Но Кэл продолжал стоять неподвижно, словно прирос к земле.
– Я ведь сто раз говорил ей, чтобы она бросила все и уехала отсюда. Но она меня и слушать не хотела. Говорила, что любит его. Неужели в такое можно поверить? Она любила его! Бред какой-то! – Он снова повернулся лицом к дереву и стал внимательно разглядывать ствол. – Что ж, сама во всем виновата! Только сама!
Кэл дышал тяжело и порывисто. С каждым словом из его рта вырывались клубы пара и улетали прочь, унося с собой и произнесенные слова.
Эдит потянула его за рукав пальто.
– Идем, Кэл. Пошли в дом.
Но он резким движением вырвал свою руку.
– Почему нет никакого наказания? Ты же учила меня, бабушка, что каждый плохой поступок наказуем. Так где же эта твоя хваленая справедливость?
Гиббс снова расплакался, и Эдит вернулась к малышу, обняла его за плечи, прижала к себе.
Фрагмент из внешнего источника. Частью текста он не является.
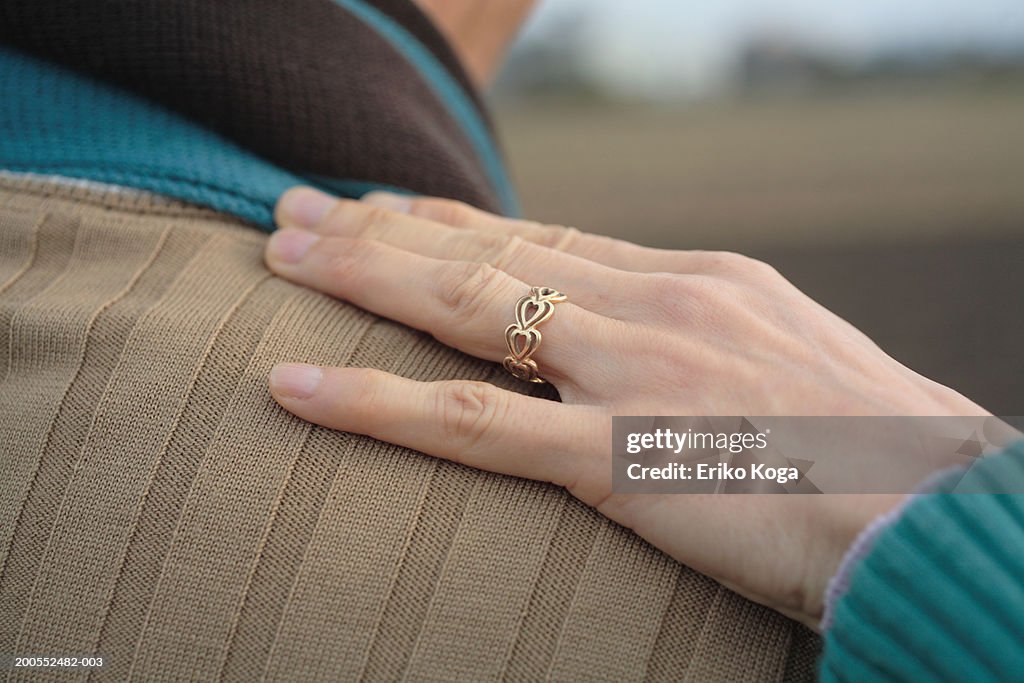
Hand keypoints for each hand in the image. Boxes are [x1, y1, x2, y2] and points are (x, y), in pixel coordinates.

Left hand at [263, 187, 987, 627]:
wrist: (937, 503)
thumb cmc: (868, 442)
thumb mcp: (778, 356)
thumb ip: (695, 341)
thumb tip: (638, 342)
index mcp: (692, 281)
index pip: (545, 237)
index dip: (454, 220)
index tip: (387, 208)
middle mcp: (653, 305)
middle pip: (489, 251)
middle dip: (384, 229)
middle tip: (297, 212)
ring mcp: (632, 374)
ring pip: (466, 309)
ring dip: (363, 279)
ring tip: (279, 258)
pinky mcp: (619, 457)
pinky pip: (469, 424)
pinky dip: (374, 400)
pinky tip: (296, 383)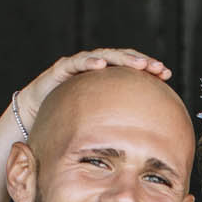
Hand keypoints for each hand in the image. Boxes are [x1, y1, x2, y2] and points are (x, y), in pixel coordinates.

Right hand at [15, 48, 173, 132]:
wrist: (34, 119)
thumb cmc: (67, 122)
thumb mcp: (98, 125)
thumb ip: (117, 126)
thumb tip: (145, 144)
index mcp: (106, 80)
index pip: (131, 69)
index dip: (148, 69)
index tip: (166, 75)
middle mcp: (94, 69)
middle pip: (122, 59)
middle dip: (142, 61)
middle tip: (158, 68)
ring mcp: (78, 66)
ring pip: (104, 56)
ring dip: (123, 59)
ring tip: (139, 64)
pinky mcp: (61, 69)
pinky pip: (77, 63)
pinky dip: (90, 63)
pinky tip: (101, 66)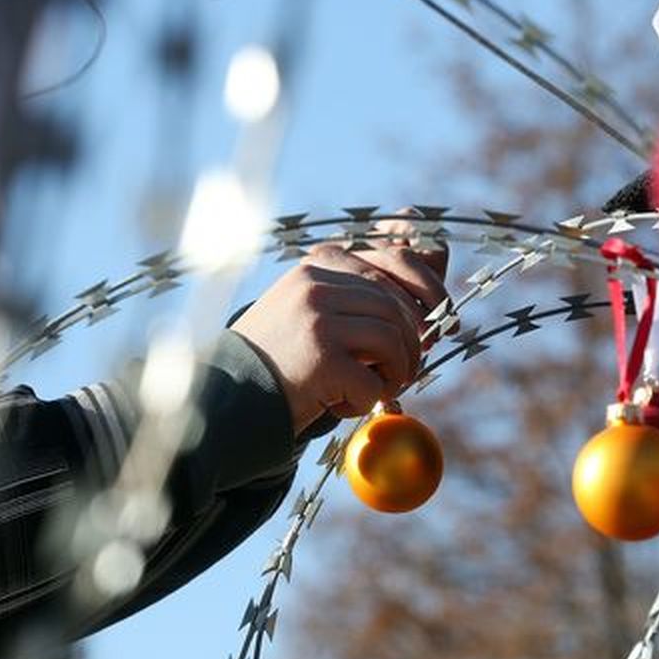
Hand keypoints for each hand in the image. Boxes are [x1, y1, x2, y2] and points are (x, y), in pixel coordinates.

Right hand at [229, 217, 450, 433]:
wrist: (225, 393)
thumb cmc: (275, 355)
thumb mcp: (308, 307)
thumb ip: (353, 290)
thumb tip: (434, 253)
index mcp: (317, 265)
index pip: (391, 264)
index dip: (424, 296)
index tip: (434, 327)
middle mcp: (316, 285)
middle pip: (395, 307)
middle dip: (411, 342)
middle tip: (406, 371)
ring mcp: (318, 319)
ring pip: (392, 340)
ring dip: (396, 372)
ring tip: (375, 390)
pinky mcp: (321, 359)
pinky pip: (373, 382)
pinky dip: (367, 400)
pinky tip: (340, 404)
И почему-то вдруг вспомнила, как маленький Кэл играл в пожарных. Вспомнила тот эпизод, когда он столкнул куклу вниз, и подумала о том, как зачастую наказание само определяет свою меру для тех, кто предпочитает не задумываться о нем. Беспечный, эгоистичный мальчишка! Однако смерть матери потрясла его, нарушила привычный уклад его жизни. Как оказалось, на черно-белом фасаде того мироздания, которое он для себя выстроил, где четко определил места для плохого и хорошего, появились первые трещины. И у Эдит не было никакой уверенности в том, что ей удастся замазать эти трещины и вернуть зданию былую целостность. Скорее всего, трещины останутся навсегда.
Кэл скользнул рукой по стволу дуба, а потом закрыл лицо обеими руками.
Гиббс оторвался от бабушки и подбежал к брату.
– Хочешь, давай сыграем в шахматы? Или даже можем пойти на рыбалку.
В его голосе было столько надежды, сколько может иметь шестилетний ребенок, который продолжает верить в то, что рано или поздно, но печаль пройдет, улетит прочь, как стаи птиц, что сейчас сорвались с кроны дуба и взмыли высоко в небо.
– Отвяжись от меня! – прикрикнул на брата Кэл, и Гиббс с поникшими плечами снова засеменил к бабушке.
Кэл поднял сверкающие огнем глаза. Сколько же всяких эмоций пылали и сгорали бесследно в этом огне.
– Прости! – бросил он отрывистым тоном, обращаясь к младшему брату.